Mr Gyasi assured the farmers that they would not lose anything for such reports because aside from paying GH¢1,000 to a farmer for every three hectares of diseased cocoa trees cut down, COCOBOD would also replant the destroyed farms with hybrid cocoa seedlings and manage them for two years free of charge before handing them over to the farmers.
He added that the company would also plant plantain suckers on the affected farms for harvesting by beneficiary farmers.
Mr Gyasi further said that COCOBOD would soon embark on a mass pruning exercise not only to reduce the outbreak of cocoa diseases, including pest infestation, but also enhance productivity.
In addition, COCOBOD would supply liquid fertilisers and spraying machines to farmers through cooperative societies.
He, however, warned that any farmer caught diverting or selling farm inputs would be made to face the full rigours of the law.
Mr Gyasi also educated the farmers on the negative effects of COVID-19 and urged them to observe the safety protocols to protect them against contracting the virus.
The District Extension Coordinator of COCOBOD, Mr Francis Eluwekeh, urged the farmers to refrain from engaging children on their farms which he said deprived them of education and also affected their health and progress.

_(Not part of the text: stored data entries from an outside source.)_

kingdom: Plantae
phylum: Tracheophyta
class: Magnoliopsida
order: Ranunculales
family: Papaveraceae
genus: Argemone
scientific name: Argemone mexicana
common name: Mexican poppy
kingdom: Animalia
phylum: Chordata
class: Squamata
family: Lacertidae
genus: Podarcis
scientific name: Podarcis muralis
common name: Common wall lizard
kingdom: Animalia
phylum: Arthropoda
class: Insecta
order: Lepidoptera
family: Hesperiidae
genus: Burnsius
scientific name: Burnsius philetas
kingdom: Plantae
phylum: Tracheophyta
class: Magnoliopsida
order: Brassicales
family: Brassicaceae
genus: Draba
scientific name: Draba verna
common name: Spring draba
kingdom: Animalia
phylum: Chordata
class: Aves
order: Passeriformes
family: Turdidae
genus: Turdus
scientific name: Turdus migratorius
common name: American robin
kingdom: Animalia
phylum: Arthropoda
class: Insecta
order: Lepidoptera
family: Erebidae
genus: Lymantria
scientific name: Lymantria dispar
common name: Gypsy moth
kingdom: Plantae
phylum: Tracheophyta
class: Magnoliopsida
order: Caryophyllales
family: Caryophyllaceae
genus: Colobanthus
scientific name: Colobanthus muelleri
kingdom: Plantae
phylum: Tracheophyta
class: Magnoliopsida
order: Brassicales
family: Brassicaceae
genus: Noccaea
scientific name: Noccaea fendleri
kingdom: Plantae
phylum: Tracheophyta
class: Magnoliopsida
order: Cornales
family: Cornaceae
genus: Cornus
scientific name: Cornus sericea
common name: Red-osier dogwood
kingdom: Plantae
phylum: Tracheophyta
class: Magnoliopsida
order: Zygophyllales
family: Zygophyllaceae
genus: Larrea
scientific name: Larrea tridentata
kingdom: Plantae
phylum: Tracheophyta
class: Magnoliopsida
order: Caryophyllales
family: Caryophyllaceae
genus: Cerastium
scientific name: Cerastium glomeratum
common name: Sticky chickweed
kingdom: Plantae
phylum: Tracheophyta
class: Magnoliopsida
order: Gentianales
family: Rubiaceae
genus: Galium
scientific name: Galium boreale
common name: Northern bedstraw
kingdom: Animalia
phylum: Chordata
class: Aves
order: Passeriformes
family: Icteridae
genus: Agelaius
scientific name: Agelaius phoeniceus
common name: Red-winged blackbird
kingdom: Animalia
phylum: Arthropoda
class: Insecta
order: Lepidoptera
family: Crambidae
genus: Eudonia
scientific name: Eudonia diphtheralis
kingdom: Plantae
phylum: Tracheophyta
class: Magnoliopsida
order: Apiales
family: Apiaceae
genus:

He enjoined them not to allow children to spray on their cocoa farms, prune trees, carry heavy load or use inappropriate tools such as sharp machetes.
In order to sustain the environment, Mr Eluwekeh advised farmers to use COCOBOD approved agrochemicals on their farms, and cautioned them to always apply the recommended dosage of the chemicals.
He also urged them to regularly use the services of agriculture extension agents since they were solely recruited by COCOBOD to assist them.